Abstract

During the last century, new materials have been developed and improved envisaging specific properties in diverse applications, from the conventional ones to those in which high tech is imperative. Glass-ceramics are among those materials since they can exhibit attractive properties for usage in cookware or architectural components, for example, but also remarkable performances in advanced applications such as electronic devices, medical prosthesis, tissue engineering, etc.

Glass-ceramic materials are polycrystalline solids consisting of tiny crystals homogeneously dispersed in a residual glass phase, where the number of precipitated crystals, their growth rate and final size can be manipulated by suitable heat treatments. It is this controlled crystallization, generally induced by nucleating additives that yields an array of materials with interesting, sometimes unusual, combination of properties.

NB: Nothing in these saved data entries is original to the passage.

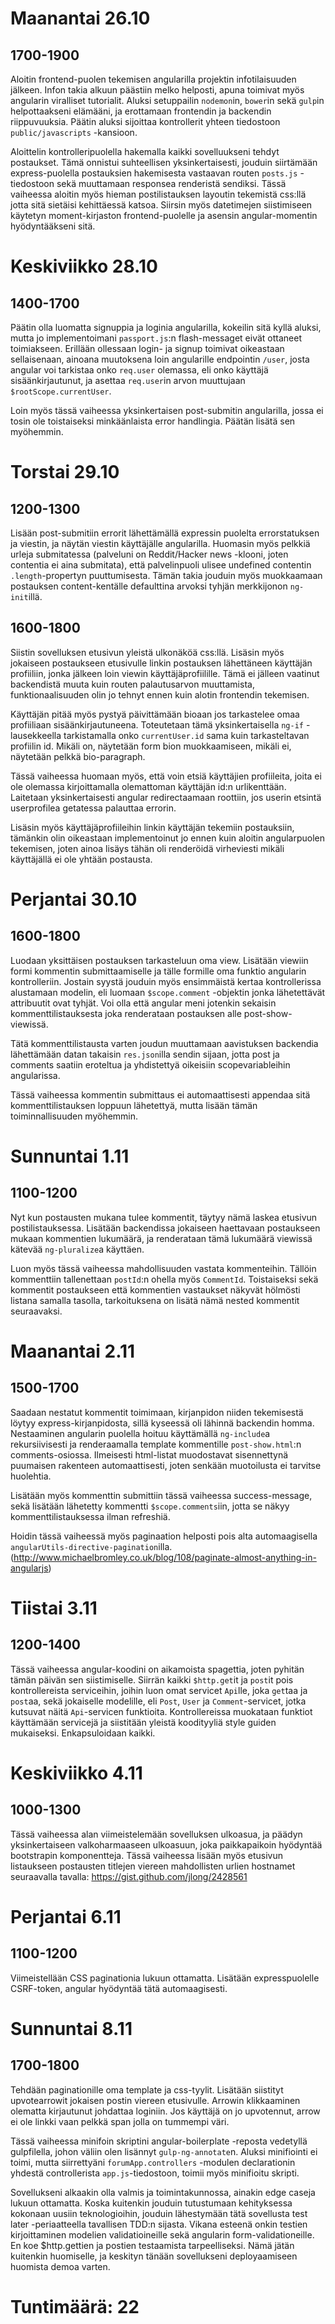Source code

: # Maanantai 26.10
## 1700-1900
Aloitin frontend-puolen tekemisen angularilla projektin infotilaisuuden jälkeen. Infon takia alkuun päästiin melko helposti, apuna toimivat myös angularin viralliset tutorialit. Aluksi setuppailin `nodemon`in, `bower`in sekä `gulp`in helpottaakseni elämääni, ja erottamaan frontendin ja backendin riippuvuuksia. Päätin aluksi sijoittaa kontrollerit yhteen tiedostoon `public/javascripts` -kansioon.

Aloittelin kontrolleripuolella hakemalla kaikki sovelluukseni tehdyt postaukset. Tämä onnistui suhteellisen yksinkertaisesti, jouduin siirtämään express-puolella postauksien hakemisesta vastaavan routen `posts.js` -tiedostoon sekä muuttamaan responsea renderistä sendiksi. Tässä vaiheessa aloitin myös hieman postilistauksen layoutin tekemistä css:llä jotta sitä sietäisi kehittäessä katsoa. Siirsin myös datetimejen siistimiseen käytetyn moment-kirjaston frontend-puolelle ja asensin angular-momentin hyödyntääkseni sitä.

# Keskiviikko 28.10
## 1400-1700
Päätin olla luomatta signuppia ja loginia angularilla, kokeilin sitä kyllä aluksi, mutta jo implementoimani `passport.js`:n flash-messaget eivät ottaneet toimiakseen. Erillään ollessaan login- ja signup toimivat oikeastaan sellaisenaan, ainoana muutoksena loin angularille endpointin `/user`, josta angular voi tarkistaa onko `req.user` olemassa, eli onko käyttäjä sisäänkirjautunut, ja asettaa `req.user`in arvon muuttujaan `$rootScope.currentUser`.

Loin myös tässä vaiheessa yksinkertaisen post-submitin angularilla, jossa ei tosin ole toistaiseksi minkäänlaista error handlingia. Päätän lisätä sen myöhemmin.

# Torstai 29.10
## 1200-1300
Lisään post-submitiin errorit lähettämällä expressin puolelta errorstatuksen ja viestin, ja näytän viestin käyttäjälle angularilla. Huomasin myös pelkkiä urleja submitatessa (palveluni on Reddit/Hacker news -klooni, joten contentia ei aina submitata), että palvelinpuoli ulisee undefined contentin `.length`-propertyn puuttumisesta. Tämän takia jouduin myös muokkaamaan postauksen content-kentälle defaulttina arvoksi tyhjän merkkijonon `ng-init`illä.

## 1600-1800
Siistin sovelluksen etusivun yleistä ulkonäköä css:llä. Lisäsin myös jokaiseen postaukseen etusivulle linkin postauksen lähettäneen käyttäjän profiiliin, jonka jälkeen loin viewin käyttäjäprofiilille. Tämä ei jälleen vaatinut backendistä muuta kuin routen palautusarvon muuttamista, funktionaalisuuden olin jo tehnyt ennen kuin alotin frontendin tekemisen.

Käyttäjän pitää myös pystyä päivittämään bioaan jos tarkastelee omaa profiiliaan sisäänkirjautuneena. Toteutetaan tämä yksinkertaisella `ng-if` -lausekkeella tarkistamalla onko `currentUser.id` sama kuin tarkasteltavan profiilin id. Mikäli on, näytetään form bion muokkaamiseen, mikäli ei, näytetään pelkkä bio-paragraph.

Tässä vaiheessa huomaan myös, että voin etsiä käyttäjien profiileita, joita ei ole olemassa kirjoittamalla olemattoman käyttäjän id:n urlikenttään. Laitetaan yksinkertaisesti angular redirectaamaan roottiin, jos userin etsintä userprofilea getatessa palauttaa errorin.

Lisäsin myös käyttäjäprofiileihin linkin käyttäjän tekemiin postauksiin, tämänkin olin oikeastaan implementoinut jo ennen kuin aloitin angularpuolen tekemisen, joten ainoa lisäys tähän oli renderöidä virheviesti mikäli käyttäjällä ei ole yhtään postausta.

# Perjantai 30.10
## 1600-1800
Luodaan yksittäisen postauksen tarkasteluun oma view. Lisätään viewiin formi kommentin submittaamiselle ja tälle formille oma funktio angularin kontrolleriin. Jostain syystä jouduin myös ensimmäistä kertaa kontrollerissa alustamaan modelin, eli luomaan `$scope.comment` -objektin jonka lähetettävät attribuutit ovat tyhjät. Voi olla että angular meni jotenkin sekaisin kommenttilistauksesta joka renderataan postauksen alle post-show-viewissä.

Tätä kommenttilistausta varten joudun muuttamaan aavistuksen backendia lähettämään datan takaisin `res.json`illa sendin sijaan, jotta post ja comments saatiin eroteltua ja yhdistettyä oikeisiin scopevariableihin angularissa.

Tässä vaiheessa kommentin submittaus ei automaattisesti appendaa sitä kommenttilistauksen loppuun lähetettyä, mutta lisään tämän toiminnallisuuden myöhemmin.

# Sunnuntai 1.11
## 1100-1200
Nyt kun postausten mukana tulee kommentit, täytyy nämä laskea etusivun postilistauksessa. Lisätään backendissa jokaiseen haettavaan postaukseen mukaan kommentien lukumäärä, ja renderataan tämä lukumäärä viewissä kätevää `ng-pluralize`a käyttäen.

Luon myös tässä vaiheessa mahdollisuuden vastata kommenteihin. Tällöin kommenttiin tallenettaan `postId`:n ohella myös `CommentId`. Toistaiseksi sekä kommentit postaukseen että kommentien vastaukset näkyvät hölmösti listana samalla tasolla, tarkoituksena on lisätä nämä nested kommentit seuraavaksi.


# Maanantai 2.11
## 1500-1700
Saadaan nestatut kommentit toimimaan, kirjanpidon niiden tekemisestä löytyy express-kirjanpidosta, sillä kyseessä oli lähinnä backendin homma. Nestaaminen angularin puolella hoituu käyttämällä `ng-include`a rekursiivisesti ja renderaamalla template kommentille `post-show.html`:n comments-osiossa. Ilmeisesti html-listat muodostavat sisennettynä puumaisen rakenteen automaattisesti, joten senkään muotoilusta ei tarvitse huolehtia.

Lisätään myös kommenttin submittiin tässä vaiheessa success-message, sekä lisätään lähetetty kommentti `$scope.comments`iin, jotta se näkyy kommenttilistauksessa ilman refreshiä.

Hoidin tässä vaiheessä myös paginaation helposti pois alta automaagisella `angularUtils-directive-pagination`illa. (http://www.michaelbromley.co.uk/blog/108/paginate-almost-anything-in-angularjs)

# Tiistai 3.11
## 1200-1400
Tässä vaiheessa angular-koodini on aikamoista spagettia, joten pyhitän tämän päivän sen siistimiselle. Siirrän kaikki `$http.get`it ja `post`it pois kontrollereista serviceihin, joihin luon omat servicet `Api`lle, joka `get`taa ja `post`aa, sekä jokaiselle modelille, eli `Post`, `User` ja `Comment`-servicet, jotka kutsuvat näitä `Api`-servicen funktioita. Kontrollereissa muokataan funktiot käyttämään servicejä ja siistitään yleistä koodityyliä style guiden mukaiseksi. Enkapsuloidaan kaikki.

# Keskiviikko 4.11
## 1000-1300

Tässä vaiheessa alan viimeistelemään sovelluksen ulkoasua, ja päädyn yksinkertaiseen valkoharmaaseen ulkoasuun, joka paikkapaikoin hyödyntää bootstrapin komponentteja. Tässä vaiheessa lisään myös etusivun listaukseen postausten titlejen viereen mahdollisten urlien hostnamet seuraavalla tavalla:
https://gist.github.com/jlong/2428561

# Perjantai 6.11
## 1100-1200
Viimeistellään CSS paginationia lukuun ottamatta. Lisätään expresspuolelle CSRF-token, angular hyödyntää tätä automaagisesti.

# Sunnuntai 8.11
## 1700-1800
Tehdään paginationille oma template ja css-tyylit. Lisätään siistityt upvotearrowit jokaisen postin viereen etusivulle. Arrowin klikkaaminen olematta kirjautunut johdattaa loginiin. Jos käyttäjä on jo upvotennut, arrow ei ole linkki vaan pelkkä span jolla on tummempi väri.

Tässä vaiheessa minifoin skriptini angular-boilerplate -reposta vedetyllä gulpfilella, johon väliin olen lisännyt `gulp-ng-annotate`n. Aluksi minifiointi ei toimi, mutta siirrettyäni `forumApp.controllers` -modulen declarationin yhdestä controllerista `app.js`-tiedostoon, toimii myös minifioitu skripti.

Sovellukseni alkaakin olla valmis ja toimintakunnossa, ainakin edge caseja lukuun ottamatta. Koska kuitenkin jouduin tutustumaan kehityksessa kokonaan uusiin teknologioihin, jouduin lähestymään tätä sovellusta test later -periaatteella tavallisen TDD:n sijasta. Vikana esteenä onkin testien kirjoittaminen modelien validatioineille sekä angularin form-validationeille. En koe $http.gettien ja postien testaamista tarpeelliseksi. Nämä jätän kuitenkin huomiselle, ja keskityn tänään sovellukseni deployaamiseen huomista demoa varten.

# Tuntimäärä: 22
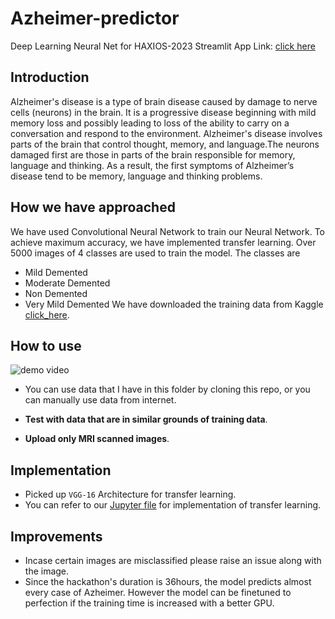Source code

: # Azheimer-predictor
Deep Learning Neural Net for HAXIOS-2023
Streamlit App Link: 
[click here](https://alzheimer-predictor.streamlit.app/)

## Introduction
Alzheimer's disease is a type of brain disease caused by damage to nerve cells (neurons) in the brain.
It is a progressive disease beginning with mild memory loss and possibly leading to loss of the ability to carry on a conversation and respond to the environment. Alzheimer's disease involves parts of the brain that control thought, memory, and language.The neurons damaged first are those in parts of the brain responsible for memory, language and thinking. As a result, the first symptoms of Alzheimer’s disease tend to be memory, language and thinking problems.

## How we have approached
We have used Convolutional Neural Network to train our Neural Network. To achieve maximum accuracy, we have implemented transfer learning. Over 5000 images of 4 classes are used to train the model. The classes are
* Mild Demented
* Moderate Demented
* Non Demented
* Very Mild Demented
We have downloaded the training data from Kaggle [click_here](https://www.kaggle.com/datasets/tourist55/alzheimers-dataset-4-class-of-images).

## How to use

![demo video](demo.gif)
* You can use data that I have in this folder by cloning this repo, or you can manually use data from internet.

* **Test with data that are in similar grounds of training data**.
* **Upload only MRI scanned images**.

## Implementation
* Picked up `VGG-16` Architecture for transfer learning.
* You can refer to our [Jupyter file](neuraltraining.ipynb) for implementation of transfer learning.

## Improvements
* Incase certain images are misclassified please raise an issue along with the image.
* Since the hackathon's duration is 36hours, the model predicts almost every case of Azheimer. However the model can be finetuned to perfection if the training time is increased with a better GPU.
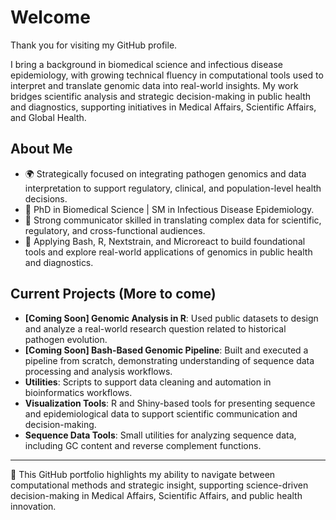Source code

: # Welcome

Thank you for visiting my GitHub profile.

I bring a background in biomedical science and infectious disease epidemiology, with growing technical fluency in computational tools used to interpret and translate genomic data into real-world insights. My work bridges scientific analysis and strategic decision-making in public health and diagnostics, supporting initiatives in Medical Affairs, Scientific Affairs, and Global Health.

## About Me
- 🌍 Strategically focused on integrating pathogen genomics and data interpretation to support regulatory, clinical, and population-level health decisions.
- 🧪 PhD in Biomedical Science | SM in Infectious Disease Epidemiology.
- 💬 Strong communicator skilled in translating complex data for scientific, regulatory, and cross-functional audiences.
- 🔧 Applying Bash, R, Nextstrain, and Microreact to build foundational tools and explore real-world applications of genomics in public health and diagnostics.

## Current Projects (More to come)
- **[Coming Soon] Genomic Analysis in R**: Used public datasets to design and analyze a real-world research question related to historical pathogen evolution.
- **[Coming Soon] Bash-Based Genomic Pipeline**: Built and executed a pipeline from scratch, demonstrating understanding of sequence data processing and analysis workflows.
- **Utilities**: Scripts to support data cleaning and automation in bioinformatics workflows.
- **Visualization Tools**: R and Shiny-based tools for presenting sequence and epidemiological data to support scientific communication and decision-making.
- **Sequence Data Tools**: Small utilities for analyzing sequence data, including GC content and reverse complement functions.

---

🧭 This GitHub portfolio highlights my ability to navigate between computational methods and strategic insight, supporting science-driven decision-making in Medical Affairs, Scientific Affairs, and public health innovation.
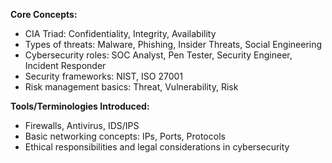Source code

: **Core Concepts:**

- CIA Triad: Confidentiality, Integrity, Availability
- Types of threats: Malware, Phishing, Insider Threats, Social Engineering
- Cybersecurity roles: SOC Analyst, Pen Tester, Security Engineer, Incident Responder
- Security frameworks: NIST, ISO 27001
- Risk management basics: Threat, Vulnerability, Risk

**Tools/Terminologies Introduced:**
- Firewalls, Antivirus, IDS/IPS
- Basic networking concepts: IPs, Ports, Protocols
- Ethical responsibilities and legal considerations in cybersecurity

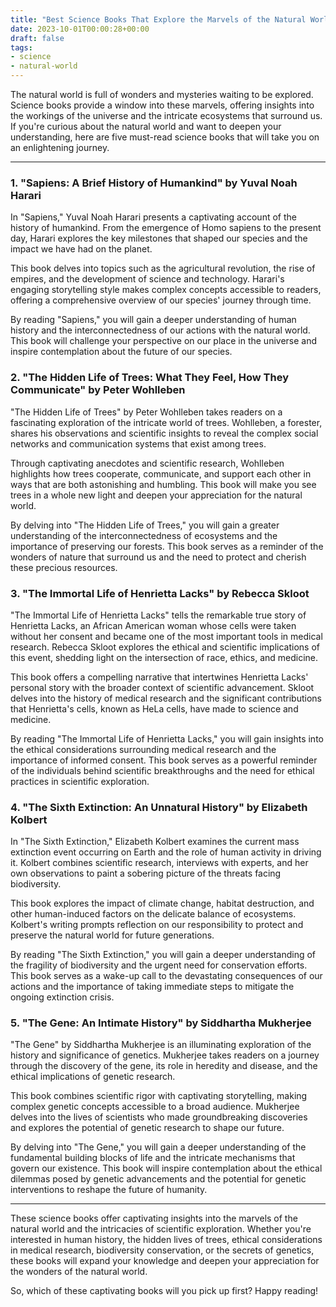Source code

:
 ```yaml
---
title: "Best Science Books That Explore the Marvels of the Natural World"
date: 2023-10-01T00:00:28+00:00
draft: false
tags:
- science
- natural-world
---
```


The natural world is full of wonders and mysteries waiting to be explored. Science books provide a window into these marvels, offering insights into the workings of the universe and the intricate ecosystems that surround us. If you're curious about the natural world and want to deepen your understanding, here are five must-read science books that will take you on an enlightening journey.

---

### 1. "Sapiens: A Brief History of Humankind" by Yuval Noah Harari

In "Sapiens," Yuval Noah Harari presents a captivating account of the history of humankind. From the emergence of Homo sapiens to the present day, Harari explores the key milestones that shaped our species and the impact we have had on the planet.

This book delves into topics such as the agricultural revolution, the rise of empires, and the development of science and technology. Harari's engaging storytelling style makes complex concepts accessible to readers, offering a comprehensive overview of our species' journey through time.

By reading "Sapiens," you will gain a deeper understanding of human history and the interconnectedness of our actions with the natural world. This book will challenge your perspective on our place in the universe and inspire contemplation about the future of our species.

### 2. "The Hidden Life of Trees: What They Feel, How They Communicate" by Peter Wohlleben

"The Hidden Life of Trees" by Peter Wohlleben takes readers on a fascinating exploration of the intricate world of trees. Wohlleben, a forester, shares his observations and scientific insights to reveal the complex social networks and communication systems that exist among trees.

Through captivating anecdotes and scientific research, Wohlleben highlights how trees cooperate, communicate, and support each other in ways that are both astonishing and humbling. This book will make you see trees in a whole new light and deepen your appreciation for the natural world.

By delving into "The Hidden Life of Trees," you will gain a greater understanding of the interconnectedness of ecosystems and the importance of preserving our forests. This book serves as a reminder of the wonders of nature that surround us and the need to protect and cherish these precious resources.

### 3. "The Immortal Life of Henrietta Lacks" by Rebecca Skloot

"The Immortal Life of Henrietta Lacks" tells the remarkable true story of Henrietta Lacks, an African American woman whose cells were taken without her consent and became one of the most important tools in medical research. Rebecca Skloot explores the ethical and scientific implications of this event, shedding light on the intersection of race, ethics, and medicine.

This book offers a compelling narrative that intertwines Henrietta Lacks' personal story with the broader context of scientific advancement. Skloot delves into the history of medical research and the significant contributions that Henrietta's cells, known as HeLa cells, have made to science and medicine.

By reading "The Immortal Life of Henrietta Lacks," you will gain insights into the ethical considerations surrounding medical research and the importance of informed consent. This book serves as a powerful reminder of the individuals behind scientific breakthroughs and the need for ethical practices in scientific exploration.

### 4. "The Sixth Extinction: An Unnatural History" by Elizabeth Kolbert

In "The Sixth Extinction," Elizabeth Kolbert examines the current mass extinction event occurring on Earth and the role of human activity in driving it. Kolbert combines scientific research, interviews with experts, and her own observations to paint a sobering picture of the threats facing biodiversity.

This book explores the impact of climate change, habitat destruction, and other human-induced factors on the delicate balance of ecosystems. Kolbert's writing prompts reflection on our responsibility to protect and preserve the natural world for future generations.

By reading "The Sixth Extinction," you will gain a deeper understanding of the fragility of biodiversity and the urgent need for conservation efforts. This book serves as a wake-up call to the devastating consequences of our actions and the importance of taking immediate steps to mitigate the ongoing extinction crisis.

### 5. "The Gene: An Intimate History" by Siddhartha Mukherjee

"The Gene" by Siddhartha Mukherjee is an illuminating exploration of the history and significance of genetics. Mukherjee takes readers on a journey through the discovery of the gene, its role in heredity and disease, and the ethical implications of genetic research.

This book combines scientific rigor with captivating storytelling, making complex genetic concepts accessible to a broad audience. Mukherjee delves into the lives of scientists who made groundbreaking discoveries and explores the potential of genetic research to shape our future.

By delving into "The Gene," you will gain a deeper understanding of the fundamental building blocks of life and the intricate mechanisms that govern our existence. This book will inspire contemplation about the ethical dilemmas posed by genetic advancements and the potential for genetic interventions to reshape the future of humanity.

---

These science books offer captivating insights into the marvels of the natural world and the intricacies of scientific exploration. Whether you're interested in human history, the hidden lives of trees, ethical considerations in medical research, biodiversity conservation, or the secrets of genetics, these books will expand your knowledge and deepen your appreciation for the wonders of the natural world.

So, which of these captivating books will you pick up first? Happy reading!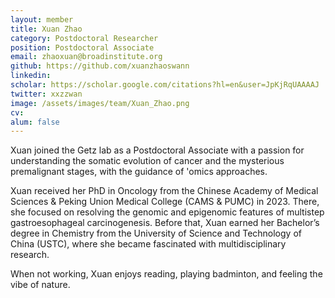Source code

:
 ```yaml
---
layout: member
title: Xuan Zhao
category: Postdoctoral Researcher
position: Postdoctoral Associate
email: zhaoxuan@broadinstitute.org
github: https://github.com/xuanzhaoswann
linkedin: 
scholar: https://scholar.google.com/citations?hl=en&user=JpKjRqUAAAAJ
twitter: xxzzwan
image: /assets/images/team/Xuan_Zhao.png
cv:
alum: false
---
```


Xuan joined the Getz lab as a Postdoctoral Associate with a passion for understanding the somatic evolution of cancer and the mysterious premalignant stages, with the guidance of 'omics approaches.

Xuan received her PhD in Oncology from the Chinese Academy of Medical Sciences & Peking Union Medical College (CAMS & PUMC) in 2023. There, she focused on resolving the genomic and epigenomic features of multistep gastroesophageal carcinogenesis. Before that, Xuan earned her Bachelor’s degree in Chemistry from the University of Science and Technology of China (USTC), where she became fascinated with multidisciplinary research.
 
When not working, Xuan enjoys reading, playing badminton, and feeling the vibe of nature.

In this chapter a simple approach of the concept of glass-ceramic is made, based on practical aspects of its development. The methodologies for the production of a glass-ceramic and the typical heat-treatment cycles through which a parent glass is converted into a crystallized structure are presented.

The final microstructure and thus the properties of a glass-ceramic depend on the time-temperature schedule imposed to the base glass but are also affected by its composition and the additives that catalyze crystallization. The most common nucleating agents are presented and the ways through which they act as precipitation catalyzers are discussed.

Finally a very brief reference is made to a few experimental techniques, considered as essential tools for glass-ceramics study at the different development stages.